*Selected excerpt*:
▼
Liran Haimovitch 08:57
So there, you mentioned, the most senior member of the team would probably go ahead and do a bunch of manual tests, kind of, what would they be focusing on? What would be important to test? How do they go about testing it?
Shir Chorev 09:09
So by the way, I'm not sure it's a bunch of manual tests, but it's rather to go over along with the researcher data scientists that develop the model and make sure what did they test for or not? So, I think it really splits it into various areas. Probably the most straightforward is test evaluating the performance of the model. Well, it's very typical to do that at like high level of, okay, let's look at the overall performance. But what about things like, how do I perform on a specific demographic? Or is there a difference in performance of the model between various demographics for obvious reasons, some use cases, for example, insurance related cases that sometimes have to have the same performance or the same kind of estimations for different genders and things like that. So that's like, I would say one area is everything that has to do with performance evaluation. Other areas, which I think every data scientist at some point in the career makes a very embarrassing mistake of not noticing something in the data. For example, if you have a specific a leakage in the way you collected the data, so you didn't know, but you have much more car accidents from Europe, while the data that you collected from the US is with like much less accidents. This is something has to do with the collection, not even with your model. But this is something that you have to kind of manually inspect, does my data represent the world of my problem? Obviously, as you get more experienced, there are more and more pitfalls, which you want to look at, like have an overview of your data and make sure that it works as you expect it or as you understood that it does work. So, I'd say that the senior in this case, like someone experienced will go and kind of walk and check, what are the things that were tested or not? And do they represent what we expected to?
Liran Haimovitch 10:44
Now let's assume you have this model and I've been working on it for I know, a few months now. And I've released a few versions. So, I have a great checklist of everything that needs to be tested whenever I release a new version of the model. And now I want to go about automating that, what should I do?
Shir Chorev 11:00
I'll take one step back and say that you don't or you shouldn't wait till you get to that phase. The we will look at testing and machine learning is, for example, things that have to do with data integrity, this is something that can arrive at any phase, it can arrive in your initial data set. And it can arrive when you have now you retrained your model and you have new data coming in and suddenly some data source changed because whoever you bought data from didn't tell you that they changed something. So, I think you have to do two steps. One is to-- Well, have a checklist and check different things that have to do-- specific examples. But again, it's in the data integrity and the methodology and in evaluating your model. And what you can or should check for really varies in which step you are in the phase. So, some things are very relevant in the research phase. Because, for example, the example I gave with data being collected in a representative manner, this is something you want to check, you want to verify much earlier.
▲
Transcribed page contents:
▼
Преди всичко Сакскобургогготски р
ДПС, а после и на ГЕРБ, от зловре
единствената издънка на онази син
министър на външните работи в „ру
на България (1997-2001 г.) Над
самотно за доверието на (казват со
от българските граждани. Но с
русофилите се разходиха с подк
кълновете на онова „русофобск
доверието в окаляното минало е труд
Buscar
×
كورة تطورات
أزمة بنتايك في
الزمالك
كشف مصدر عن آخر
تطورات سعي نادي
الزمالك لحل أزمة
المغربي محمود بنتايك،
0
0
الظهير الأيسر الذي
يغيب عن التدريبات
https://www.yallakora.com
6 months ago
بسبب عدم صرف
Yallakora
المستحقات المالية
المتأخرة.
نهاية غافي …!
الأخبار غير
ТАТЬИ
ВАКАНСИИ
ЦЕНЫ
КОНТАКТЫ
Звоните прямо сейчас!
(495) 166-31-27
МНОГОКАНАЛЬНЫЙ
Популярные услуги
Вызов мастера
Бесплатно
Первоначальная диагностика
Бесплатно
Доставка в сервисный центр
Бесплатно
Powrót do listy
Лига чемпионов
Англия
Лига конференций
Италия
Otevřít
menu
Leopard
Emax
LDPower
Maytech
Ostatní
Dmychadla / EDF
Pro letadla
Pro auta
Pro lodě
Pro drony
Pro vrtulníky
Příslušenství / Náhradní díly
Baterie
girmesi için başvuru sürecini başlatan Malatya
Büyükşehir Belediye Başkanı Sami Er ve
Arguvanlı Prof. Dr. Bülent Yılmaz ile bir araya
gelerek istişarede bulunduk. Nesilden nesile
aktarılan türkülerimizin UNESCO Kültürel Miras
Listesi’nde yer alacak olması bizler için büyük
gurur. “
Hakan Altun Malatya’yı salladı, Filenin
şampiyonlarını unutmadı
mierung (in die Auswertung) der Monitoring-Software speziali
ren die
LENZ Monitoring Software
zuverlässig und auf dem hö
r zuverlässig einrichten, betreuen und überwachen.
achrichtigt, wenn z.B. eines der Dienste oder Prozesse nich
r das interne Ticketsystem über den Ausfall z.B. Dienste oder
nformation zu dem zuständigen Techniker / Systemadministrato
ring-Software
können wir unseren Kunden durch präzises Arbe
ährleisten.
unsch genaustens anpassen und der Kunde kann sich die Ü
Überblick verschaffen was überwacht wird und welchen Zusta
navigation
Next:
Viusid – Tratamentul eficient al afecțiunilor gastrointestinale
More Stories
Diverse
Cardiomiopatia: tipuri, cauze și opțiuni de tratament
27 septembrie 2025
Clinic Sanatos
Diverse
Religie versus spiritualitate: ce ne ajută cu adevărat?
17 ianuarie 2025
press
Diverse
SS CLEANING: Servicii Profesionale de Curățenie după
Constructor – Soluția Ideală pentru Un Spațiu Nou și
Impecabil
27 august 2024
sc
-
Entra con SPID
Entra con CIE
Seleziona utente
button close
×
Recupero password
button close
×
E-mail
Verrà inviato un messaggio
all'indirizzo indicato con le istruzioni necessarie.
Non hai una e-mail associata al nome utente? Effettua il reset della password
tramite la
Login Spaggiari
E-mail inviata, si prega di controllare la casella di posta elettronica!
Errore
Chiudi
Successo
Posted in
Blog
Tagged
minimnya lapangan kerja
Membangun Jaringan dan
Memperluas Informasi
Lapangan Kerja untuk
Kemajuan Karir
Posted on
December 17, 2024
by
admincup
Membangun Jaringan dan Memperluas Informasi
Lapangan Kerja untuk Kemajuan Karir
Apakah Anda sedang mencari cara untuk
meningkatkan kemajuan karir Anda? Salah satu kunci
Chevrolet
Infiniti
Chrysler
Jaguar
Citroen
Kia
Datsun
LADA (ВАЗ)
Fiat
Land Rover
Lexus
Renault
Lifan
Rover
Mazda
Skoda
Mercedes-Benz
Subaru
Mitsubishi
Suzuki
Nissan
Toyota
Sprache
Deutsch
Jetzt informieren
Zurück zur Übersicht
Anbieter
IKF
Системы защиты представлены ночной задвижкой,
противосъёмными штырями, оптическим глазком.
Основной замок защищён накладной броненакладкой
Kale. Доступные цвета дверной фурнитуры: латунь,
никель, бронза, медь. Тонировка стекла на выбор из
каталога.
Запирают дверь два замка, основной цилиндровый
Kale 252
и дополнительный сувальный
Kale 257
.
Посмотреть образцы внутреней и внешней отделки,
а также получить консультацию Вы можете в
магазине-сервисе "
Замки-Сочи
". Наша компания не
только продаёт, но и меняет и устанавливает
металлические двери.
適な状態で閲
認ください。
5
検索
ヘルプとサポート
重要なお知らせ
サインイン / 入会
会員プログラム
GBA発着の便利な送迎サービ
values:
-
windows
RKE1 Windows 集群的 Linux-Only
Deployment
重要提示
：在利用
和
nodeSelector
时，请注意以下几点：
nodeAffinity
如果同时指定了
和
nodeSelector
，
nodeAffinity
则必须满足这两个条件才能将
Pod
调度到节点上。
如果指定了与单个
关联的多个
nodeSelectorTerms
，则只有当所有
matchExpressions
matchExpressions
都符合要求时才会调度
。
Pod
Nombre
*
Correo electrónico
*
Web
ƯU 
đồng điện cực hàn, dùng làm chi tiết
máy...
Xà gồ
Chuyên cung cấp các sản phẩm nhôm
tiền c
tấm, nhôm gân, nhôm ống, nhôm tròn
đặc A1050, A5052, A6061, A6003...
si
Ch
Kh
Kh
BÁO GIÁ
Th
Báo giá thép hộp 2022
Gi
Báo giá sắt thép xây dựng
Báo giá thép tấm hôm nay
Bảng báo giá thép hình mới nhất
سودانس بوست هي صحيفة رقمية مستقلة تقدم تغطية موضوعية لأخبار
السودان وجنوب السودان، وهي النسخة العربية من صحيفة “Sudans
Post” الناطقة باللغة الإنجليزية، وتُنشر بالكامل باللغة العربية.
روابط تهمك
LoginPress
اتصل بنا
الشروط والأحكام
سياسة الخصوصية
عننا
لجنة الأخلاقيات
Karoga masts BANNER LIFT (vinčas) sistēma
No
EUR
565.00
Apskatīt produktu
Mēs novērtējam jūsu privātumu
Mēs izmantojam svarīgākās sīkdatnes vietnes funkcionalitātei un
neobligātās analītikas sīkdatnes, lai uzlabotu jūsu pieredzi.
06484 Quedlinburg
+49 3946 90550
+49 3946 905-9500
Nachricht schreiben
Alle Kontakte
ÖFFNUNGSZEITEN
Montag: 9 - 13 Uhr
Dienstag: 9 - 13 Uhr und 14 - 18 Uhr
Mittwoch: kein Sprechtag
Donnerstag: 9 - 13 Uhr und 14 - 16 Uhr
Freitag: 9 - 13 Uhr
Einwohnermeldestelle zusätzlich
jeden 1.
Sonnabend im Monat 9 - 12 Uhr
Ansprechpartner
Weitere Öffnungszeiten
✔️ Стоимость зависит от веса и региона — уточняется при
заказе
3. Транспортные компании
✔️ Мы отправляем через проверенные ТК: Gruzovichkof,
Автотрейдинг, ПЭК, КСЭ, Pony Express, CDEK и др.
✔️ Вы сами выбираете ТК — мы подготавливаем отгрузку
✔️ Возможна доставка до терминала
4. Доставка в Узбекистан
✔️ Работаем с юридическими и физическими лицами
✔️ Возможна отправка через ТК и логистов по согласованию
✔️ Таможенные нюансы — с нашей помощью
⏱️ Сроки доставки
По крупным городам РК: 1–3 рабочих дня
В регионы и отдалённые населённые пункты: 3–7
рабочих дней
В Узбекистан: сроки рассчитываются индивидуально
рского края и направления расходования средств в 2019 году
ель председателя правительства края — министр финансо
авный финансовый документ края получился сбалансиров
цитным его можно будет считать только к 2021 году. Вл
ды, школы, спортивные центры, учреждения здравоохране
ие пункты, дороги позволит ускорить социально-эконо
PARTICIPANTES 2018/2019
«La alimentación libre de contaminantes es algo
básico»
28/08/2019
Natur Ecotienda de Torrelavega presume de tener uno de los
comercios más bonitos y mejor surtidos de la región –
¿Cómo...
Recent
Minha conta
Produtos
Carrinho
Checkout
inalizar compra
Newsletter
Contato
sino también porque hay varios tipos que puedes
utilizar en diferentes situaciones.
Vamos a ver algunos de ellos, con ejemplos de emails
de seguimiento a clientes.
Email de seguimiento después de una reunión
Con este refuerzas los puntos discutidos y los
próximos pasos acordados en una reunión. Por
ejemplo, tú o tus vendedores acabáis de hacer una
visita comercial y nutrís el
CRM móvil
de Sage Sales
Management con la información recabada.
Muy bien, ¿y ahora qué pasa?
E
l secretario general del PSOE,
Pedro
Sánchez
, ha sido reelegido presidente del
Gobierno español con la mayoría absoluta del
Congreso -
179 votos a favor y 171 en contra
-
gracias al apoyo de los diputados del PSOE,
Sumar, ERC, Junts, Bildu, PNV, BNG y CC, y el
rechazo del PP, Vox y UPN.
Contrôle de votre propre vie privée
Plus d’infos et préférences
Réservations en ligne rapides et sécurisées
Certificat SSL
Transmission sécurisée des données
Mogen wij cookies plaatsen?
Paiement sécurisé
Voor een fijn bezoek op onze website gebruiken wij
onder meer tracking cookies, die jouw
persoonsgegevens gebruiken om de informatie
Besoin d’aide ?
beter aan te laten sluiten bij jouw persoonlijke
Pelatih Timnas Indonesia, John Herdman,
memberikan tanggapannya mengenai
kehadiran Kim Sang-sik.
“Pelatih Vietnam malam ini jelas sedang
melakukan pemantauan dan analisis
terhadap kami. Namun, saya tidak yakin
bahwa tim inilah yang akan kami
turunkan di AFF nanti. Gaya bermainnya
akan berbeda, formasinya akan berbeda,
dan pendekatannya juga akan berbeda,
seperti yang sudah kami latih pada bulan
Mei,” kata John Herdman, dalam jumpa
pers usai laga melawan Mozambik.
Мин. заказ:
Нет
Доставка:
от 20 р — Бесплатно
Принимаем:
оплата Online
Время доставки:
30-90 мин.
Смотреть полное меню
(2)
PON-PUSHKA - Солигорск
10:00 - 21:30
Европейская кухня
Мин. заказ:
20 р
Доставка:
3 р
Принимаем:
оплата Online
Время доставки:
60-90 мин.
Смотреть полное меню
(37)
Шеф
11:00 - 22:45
▲
*Study questions*:
1. In the interview on testing machine learning models, what kind of use case is said to sometimes require the same performance for different genders?
2. Write out the interview on testing machine learning models from "Liran Haimovitch 10:44" up to and including "should I do?".
3. Extend the interview on testing machine learning models, picking up right after its last sentence.
The rows have nothing to do with the interview on testing machine learning models.

*Written responses*:
1. Insurance-related cases.

2.
Liran Haimovitch 10:44
Now let's assume you have this model and I've been working on it for I know, a few months now. And I've released a few versions. So, I have a great checklist of everything that needs to be tested whenever I release a new version of the model. And now I want to go about automating that, what should I do?

3.
Liran Haimovitch 11:52
Potentially as soon as you start collecting the data, as you're collecting the data you want to check with every new data source you bring into your research is aligned with what you want to train the model to do.
Shir Chorev 12:04
Exactly. And same for-- Also for examples of data that is maybe stale and has like things that don't represent what-- for various reasons, just like mistakes in the data. So essentially, what you want is a very elaborate checklist, and then try to understand which of these checks which can usually be really kind of run in the same manner. So, you don't have to re-run them every time, you can have some library framework in which you implement relevant checks. And then, in the relevant phase, which I would split it into a few phases. One is the during research, or both when you get to the data and also when you finish the research. When you retrain the model, which is something we do usually once a day, once a few weeks depends on the use case, and in a continuous manner. But that would already be called monitoring when it's in production. So, I'd say it's both in the research, in the deployment, and in production.
Liran Haimovitch 12:49
And you've recently released an open-source project focusing on exactly that, automating some of the most common tests, engineers and researchers should run on their data and models. Right?
Shir Chorev 13:01
Right. So while working with customers, and seeing many machine learning models in production, and analyzing the problems that they face, we understood that many of these problems could have already been identified much earlier, whether it's in the research phase, or right before they were actually deployed. And when we were thinking, how can this be? Or why did these types of things happen? And how can we help in general, like wider adoption of machine learning? And what are the missing tools? And talking with many more people and asking them about how did they test their models? And what is the process in their teams? And do they do a peer evaluation? And how does it look? We understood that it's something that's very much in awareness on one hand, but on the other hand, there isn't kind of yet a solution. And one of the things that we thought can really help advance the field and also, basically every data scientist, whether they're still in their academic research phase, or even just entering the field, and also when they're actively deploying models to production on a daily basis. It's really relevant to have a way to easily and comprehensively check the things that you know might go wrong, and no reason to wait. That was our motivation for reaching this area of offline evaluation, I'd say.
Liran Haimovitch 14:12
And that the open-source project is called--
Shir Chorev 14:14
Deepchecks.
Liran Haimovitch 14:15
--Deepchecks. So, how would you go about using that if you were doing a research? Or if you're releasing a new model? How would you go about employing Deepchecks to improve the quality of the model?
Shir Chorev 14:28
So, if you want to run Deepchecks, well, it's a Python package. So, what you need is to import it and then to give it your data or your data and your model, depends on the on the phase you are. So, if you're just starting, you have only your data, if you already have an initial version of your model, so you can give it also that. And then, it runs a very long list of checks, both on your data, and on your model, and on your performance. And of course, you can also add various custom checks or give it your own metrics and things like that. The idea of having really something that you can kind of--
Liran Haimovitch 14:55
Extend.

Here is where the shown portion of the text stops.